— start SOURCE DATA —

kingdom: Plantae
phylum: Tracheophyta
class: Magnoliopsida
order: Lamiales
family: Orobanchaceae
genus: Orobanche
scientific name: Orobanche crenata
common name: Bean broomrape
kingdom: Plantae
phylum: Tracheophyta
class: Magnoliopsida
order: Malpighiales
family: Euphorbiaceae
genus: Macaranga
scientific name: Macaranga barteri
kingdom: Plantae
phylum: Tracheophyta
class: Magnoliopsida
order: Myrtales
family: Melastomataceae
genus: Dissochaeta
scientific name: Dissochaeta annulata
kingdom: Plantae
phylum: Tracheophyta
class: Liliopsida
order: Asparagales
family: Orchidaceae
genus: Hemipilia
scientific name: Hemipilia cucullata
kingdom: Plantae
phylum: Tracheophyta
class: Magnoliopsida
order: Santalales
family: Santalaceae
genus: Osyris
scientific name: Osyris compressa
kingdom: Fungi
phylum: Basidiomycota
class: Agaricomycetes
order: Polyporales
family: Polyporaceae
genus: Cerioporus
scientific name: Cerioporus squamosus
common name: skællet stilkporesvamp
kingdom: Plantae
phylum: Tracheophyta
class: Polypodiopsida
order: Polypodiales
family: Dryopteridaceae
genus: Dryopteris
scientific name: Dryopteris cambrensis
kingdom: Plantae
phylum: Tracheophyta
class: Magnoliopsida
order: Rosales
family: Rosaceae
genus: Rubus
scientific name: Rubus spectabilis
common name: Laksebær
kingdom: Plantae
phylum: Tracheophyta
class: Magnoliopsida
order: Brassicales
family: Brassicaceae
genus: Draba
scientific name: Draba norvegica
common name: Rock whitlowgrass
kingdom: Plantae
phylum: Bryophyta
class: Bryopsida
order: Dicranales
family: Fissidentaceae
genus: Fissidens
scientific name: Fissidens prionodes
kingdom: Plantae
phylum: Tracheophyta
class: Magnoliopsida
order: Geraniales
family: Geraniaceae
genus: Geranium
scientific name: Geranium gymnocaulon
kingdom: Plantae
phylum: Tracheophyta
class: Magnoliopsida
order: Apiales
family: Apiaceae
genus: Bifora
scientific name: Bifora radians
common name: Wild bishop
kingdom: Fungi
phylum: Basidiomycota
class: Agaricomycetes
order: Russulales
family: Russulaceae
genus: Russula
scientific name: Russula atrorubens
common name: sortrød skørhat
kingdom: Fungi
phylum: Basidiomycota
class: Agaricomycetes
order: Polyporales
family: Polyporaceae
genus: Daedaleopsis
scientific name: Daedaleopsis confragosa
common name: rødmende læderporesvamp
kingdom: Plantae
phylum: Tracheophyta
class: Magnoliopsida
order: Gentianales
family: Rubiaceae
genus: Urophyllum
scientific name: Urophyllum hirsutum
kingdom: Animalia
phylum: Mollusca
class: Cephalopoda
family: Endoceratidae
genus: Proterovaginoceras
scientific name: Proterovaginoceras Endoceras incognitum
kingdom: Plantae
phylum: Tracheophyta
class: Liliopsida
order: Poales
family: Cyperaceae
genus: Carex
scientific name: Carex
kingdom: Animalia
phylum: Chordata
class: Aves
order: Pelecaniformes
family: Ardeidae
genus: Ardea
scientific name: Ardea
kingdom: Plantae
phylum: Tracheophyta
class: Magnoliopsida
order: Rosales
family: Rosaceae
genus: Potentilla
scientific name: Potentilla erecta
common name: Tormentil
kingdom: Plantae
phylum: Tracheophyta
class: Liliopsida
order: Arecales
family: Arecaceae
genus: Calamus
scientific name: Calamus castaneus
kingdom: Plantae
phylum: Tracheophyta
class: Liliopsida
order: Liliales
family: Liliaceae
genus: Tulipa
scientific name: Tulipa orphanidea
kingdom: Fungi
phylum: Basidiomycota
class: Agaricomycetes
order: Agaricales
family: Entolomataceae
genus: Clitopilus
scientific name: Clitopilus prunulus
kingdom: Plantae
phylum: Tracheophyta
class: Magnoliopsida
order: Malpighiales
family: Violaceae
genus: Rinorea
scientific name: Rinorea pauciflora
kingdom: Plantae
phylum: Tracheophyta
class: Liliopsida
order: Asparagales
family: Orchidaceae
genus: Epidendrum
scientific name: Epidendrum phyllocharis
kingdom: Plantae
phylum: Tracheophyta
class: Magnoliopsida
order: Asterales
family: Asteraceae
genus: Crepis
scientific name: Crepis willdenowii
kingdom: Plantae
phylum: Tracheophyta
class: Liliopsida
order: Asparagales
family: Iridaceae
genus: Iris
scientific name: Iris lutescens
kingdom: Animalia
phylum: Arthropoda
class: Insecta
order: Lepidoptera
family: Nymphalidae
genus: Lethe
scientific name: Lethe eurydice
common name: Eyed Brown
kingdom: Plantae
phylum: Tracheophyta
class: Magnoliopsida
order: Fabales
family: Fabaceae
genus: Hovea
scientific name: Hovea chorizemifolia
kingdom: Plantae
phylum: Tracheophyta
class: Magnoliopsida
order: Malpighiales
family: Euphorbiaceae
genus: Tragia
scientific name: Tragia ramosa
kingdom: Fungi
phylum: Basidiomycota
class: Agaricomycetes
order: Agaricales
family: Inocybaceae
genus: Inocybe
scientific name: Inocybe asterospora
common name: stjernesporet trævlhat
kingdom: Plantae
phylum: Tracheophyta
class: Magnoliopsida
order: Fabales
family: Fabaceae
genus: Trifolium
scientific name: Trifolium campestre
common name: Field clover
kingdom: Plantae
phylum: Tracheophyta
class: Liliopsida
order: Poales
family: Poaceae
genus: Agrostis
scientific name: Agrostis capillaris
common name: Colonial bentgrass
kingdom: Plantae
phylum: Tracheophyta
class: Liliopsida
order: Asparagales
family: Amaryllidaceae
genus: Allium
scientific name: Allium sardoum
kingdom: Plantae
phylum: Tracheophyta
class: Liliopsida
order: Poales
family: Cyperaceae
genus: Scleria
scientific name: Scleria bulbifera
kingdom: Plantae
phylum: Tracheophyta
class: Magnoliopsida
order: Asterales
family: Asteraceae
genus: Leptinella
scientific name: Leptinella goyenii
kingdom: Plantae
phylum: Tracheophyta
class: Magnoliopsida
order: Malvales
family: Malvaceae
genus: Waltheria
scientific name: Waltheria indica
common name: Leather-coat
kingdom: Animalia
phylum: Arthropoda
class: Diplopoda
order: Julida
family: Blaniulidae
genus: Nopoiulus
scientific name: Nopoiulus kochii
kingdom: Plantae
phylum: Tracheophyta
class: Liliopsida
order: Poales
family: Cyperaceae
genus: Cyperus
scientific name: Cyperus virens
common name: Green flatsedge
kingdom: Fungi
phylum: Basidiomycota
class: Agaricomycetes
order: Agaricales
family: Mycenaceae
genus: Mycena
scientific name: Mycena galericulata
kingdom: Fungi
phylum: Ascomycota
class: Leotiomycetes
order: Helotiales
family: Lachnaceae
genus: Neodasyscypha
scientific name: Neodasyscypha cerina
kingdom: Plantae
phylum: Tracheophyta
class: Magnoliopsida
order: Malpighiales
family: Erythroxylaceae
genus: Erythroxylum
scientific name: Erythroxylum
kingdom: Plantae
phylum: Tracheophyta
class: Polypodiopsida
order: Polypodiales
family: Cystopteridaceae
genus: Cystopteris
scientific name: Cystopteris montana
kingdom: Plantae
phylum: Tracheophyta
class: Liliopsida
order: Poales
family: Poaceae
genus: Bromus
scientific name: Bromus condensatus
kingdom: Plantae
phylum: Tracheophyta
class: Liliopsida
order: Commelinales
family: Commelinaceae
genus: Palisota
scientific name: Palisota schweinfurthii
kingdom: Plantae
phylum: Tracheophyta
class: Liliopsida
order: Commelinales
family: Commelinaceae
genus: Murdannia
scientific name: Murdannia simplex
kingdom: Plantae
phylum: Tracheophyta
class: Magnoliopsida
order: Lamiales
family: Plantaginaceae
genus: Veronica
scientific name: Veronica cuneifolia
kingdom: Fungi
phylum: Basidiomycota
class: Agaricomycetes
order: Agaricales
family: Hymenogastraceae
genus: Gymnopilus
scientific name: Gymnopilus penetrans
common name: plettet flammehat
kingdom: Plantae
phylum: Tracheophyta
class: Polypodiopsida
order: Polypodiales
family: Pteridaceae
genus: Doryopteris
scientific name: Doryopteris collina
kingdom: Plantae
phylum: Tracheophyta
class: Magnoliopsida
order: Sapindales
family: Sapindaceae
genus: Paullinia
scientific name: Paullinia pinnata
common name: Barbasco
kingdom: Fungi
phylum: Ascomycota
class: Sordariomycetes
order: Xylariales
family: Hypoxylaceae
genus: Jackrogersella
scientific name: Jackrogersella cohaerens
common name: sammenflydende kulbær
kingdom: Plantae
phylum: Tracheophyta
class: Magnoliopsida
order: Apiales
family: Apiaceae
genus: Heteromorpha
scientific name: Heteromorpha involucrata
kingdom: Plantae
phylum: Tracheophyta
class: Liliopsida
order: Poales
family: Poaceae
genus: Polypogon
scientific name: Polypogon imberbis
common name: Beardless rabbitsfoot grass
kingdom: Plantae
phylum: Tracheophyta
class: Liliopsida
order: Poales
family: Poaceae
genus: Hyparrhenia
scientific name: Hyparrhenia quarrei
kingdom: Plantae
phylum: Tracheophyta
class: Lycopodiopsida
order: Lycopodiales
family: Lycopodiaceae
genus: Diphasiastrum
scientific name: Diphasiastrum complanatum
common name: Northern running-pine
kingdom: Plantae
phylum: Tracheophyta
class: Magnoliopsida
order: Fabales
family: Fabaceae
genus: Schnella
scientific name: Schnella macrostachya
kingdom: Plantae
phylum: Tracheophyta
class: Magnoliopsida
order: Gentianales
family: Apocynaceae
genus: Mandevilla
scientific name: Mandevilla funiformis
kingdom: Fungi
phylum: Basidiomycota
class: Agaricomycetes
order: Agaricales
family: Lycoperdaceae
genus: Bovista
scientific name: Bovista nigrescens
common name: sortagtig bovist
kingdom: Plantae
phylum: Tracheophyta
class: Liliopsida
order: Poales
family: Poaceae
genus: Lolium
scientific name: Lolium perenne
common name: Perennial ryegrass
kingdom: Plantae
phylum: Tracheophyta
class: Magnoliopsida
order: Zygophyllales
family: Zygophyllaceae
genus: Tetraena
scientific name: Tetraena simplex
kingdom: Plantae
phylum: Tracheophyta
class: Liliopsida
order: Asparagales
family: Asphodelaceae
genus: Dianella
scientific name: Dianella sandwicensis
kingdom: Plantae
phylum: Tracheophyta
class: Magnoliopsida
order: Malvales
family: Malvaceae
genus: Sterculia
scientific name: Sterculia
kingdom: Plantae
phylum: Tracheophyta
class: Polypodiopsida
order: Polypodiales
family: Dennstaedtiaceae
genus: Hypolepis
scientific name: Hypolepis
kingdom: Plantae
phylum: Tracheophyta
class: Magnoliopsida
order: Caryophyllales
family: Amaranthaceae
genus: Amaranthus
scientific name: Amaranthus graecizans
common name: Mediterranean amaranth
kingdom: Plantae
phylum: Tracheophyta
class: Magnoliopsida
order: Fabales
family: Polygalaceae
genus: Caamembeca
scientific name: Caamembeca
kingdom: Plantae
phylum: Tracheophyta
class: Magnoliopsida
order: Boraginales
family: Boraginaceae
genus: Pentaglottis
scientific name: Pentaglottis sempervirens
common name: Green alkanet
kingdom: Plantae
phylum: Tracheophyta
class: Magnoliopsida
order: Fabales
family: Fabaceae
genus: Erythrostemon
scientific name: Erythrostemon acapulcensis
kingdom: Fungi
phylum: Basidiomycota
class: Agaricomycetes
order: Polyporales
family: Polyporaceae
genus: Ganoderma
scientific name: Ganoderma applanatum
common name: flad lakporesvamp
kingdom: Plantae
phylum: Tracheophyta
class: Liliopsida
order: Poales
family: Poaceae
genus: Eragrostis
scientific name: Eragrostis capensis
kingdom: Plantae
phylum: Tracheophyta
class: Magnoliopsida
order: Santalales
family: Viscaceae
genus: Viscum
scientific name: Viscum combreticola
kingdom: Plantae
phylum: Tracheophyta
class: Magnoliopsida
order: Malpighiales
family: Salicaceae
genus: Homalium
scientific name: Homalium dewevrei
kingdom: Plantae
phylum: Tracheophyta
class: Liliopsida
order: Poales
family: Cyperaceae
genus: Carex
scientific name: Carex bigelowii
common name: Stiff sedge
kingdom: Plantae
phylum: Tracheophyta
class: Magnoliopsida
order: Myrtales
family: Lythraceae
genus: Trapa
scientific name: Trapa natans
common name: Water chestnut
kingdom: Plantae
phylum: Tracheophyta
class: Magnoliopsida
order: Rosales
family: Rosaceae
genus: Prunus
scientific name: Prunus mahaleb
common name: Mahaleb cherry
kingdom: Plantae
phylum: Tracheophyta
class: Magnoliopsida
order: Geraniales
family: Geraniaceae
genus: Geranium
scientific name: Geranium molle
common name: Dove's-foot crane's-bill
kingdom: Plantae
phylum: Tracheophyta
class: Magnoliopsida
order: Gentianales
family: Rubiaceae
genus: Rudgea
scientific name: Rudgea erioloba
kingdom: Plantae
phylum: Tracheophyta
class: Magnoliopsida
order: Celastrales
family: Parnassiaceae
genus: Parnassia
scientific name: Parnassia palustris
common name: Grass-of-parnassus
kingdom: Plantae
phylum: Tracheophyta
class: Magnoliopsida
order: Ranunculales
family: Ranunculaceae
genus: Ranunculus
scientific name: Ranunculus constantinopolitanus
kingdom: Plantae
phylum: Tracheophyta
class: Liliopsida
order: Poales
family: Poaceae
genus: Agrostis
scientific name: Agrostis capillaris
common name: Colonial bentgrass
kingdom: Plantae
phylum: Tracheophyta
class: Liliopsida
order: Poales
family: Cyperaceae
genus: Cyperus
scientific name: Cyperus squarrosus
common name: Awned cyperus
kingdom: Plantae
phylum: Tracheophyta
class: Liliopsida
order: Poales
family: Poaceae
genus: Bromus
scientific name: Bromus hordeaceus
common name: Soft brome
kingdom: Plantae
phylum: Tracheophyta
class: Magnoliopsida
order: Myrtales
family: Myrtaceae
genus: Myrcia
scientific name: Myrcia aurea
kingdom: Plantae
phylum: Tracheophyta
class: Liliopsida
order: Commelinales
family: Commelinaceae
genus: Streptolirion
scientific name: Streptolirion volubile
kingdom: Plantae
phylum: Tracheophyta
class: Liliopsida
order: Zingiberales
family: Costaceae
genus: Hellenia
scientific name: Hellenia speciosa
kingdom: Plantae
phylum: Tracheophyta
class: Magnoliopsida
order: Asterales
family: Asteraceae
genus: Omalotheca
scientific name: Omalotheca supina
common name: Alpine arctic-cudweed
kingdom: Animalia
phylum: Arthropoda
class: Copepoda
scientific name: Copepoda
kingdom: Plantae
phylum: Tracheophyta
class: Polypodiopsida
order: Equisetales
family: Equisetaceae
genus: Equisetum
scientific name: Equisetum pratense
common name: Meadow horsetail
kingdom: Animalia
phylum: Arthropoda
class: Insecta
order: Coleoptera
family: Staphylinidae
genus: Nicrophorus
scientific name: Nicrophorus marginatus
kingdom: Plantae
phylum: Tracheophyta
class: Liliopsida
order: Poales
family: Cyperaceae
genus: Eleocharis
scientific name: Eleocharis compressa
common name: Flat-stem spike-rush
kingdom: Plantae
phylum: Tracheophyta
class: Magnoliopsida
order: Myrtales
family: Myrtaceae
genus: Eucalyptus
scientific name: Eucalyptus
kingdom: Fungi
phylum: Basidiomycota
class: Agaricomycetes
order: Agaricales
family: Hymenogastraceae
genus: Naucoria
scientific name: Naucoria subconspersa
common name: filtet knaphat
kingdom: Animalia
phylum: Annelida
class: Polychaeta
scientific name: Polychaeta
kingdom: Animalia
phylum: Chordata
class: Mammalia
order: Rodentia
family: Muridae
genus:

— end SOURCE DATA —

- [THE TASK]
Reproduce word for word the lines of the material above from the line with "genus: Gymnopilus" to the line with "common name: Barbasco", including both of those lines.

- [SOLUTION TO THE EXERCISE]
genus: Gymnopilus
scientific name: Gymnopilus penetrans
common name: plettet flammehat
kingdom: Plantae
phylum: Tracheophyta
class: Polypodiopsida
order: Polypodiales
family: Pteridaceae
genus: Doryopteris
scientific name: Doryopteris collina
kingdom: Plantae
phylum: Tracheophyta
class: Magnoliopsida
order: Sapindales
family: Sapindaceae
genus: Paullinia
scientific name: Paullinia pinnata
common name: Barbasco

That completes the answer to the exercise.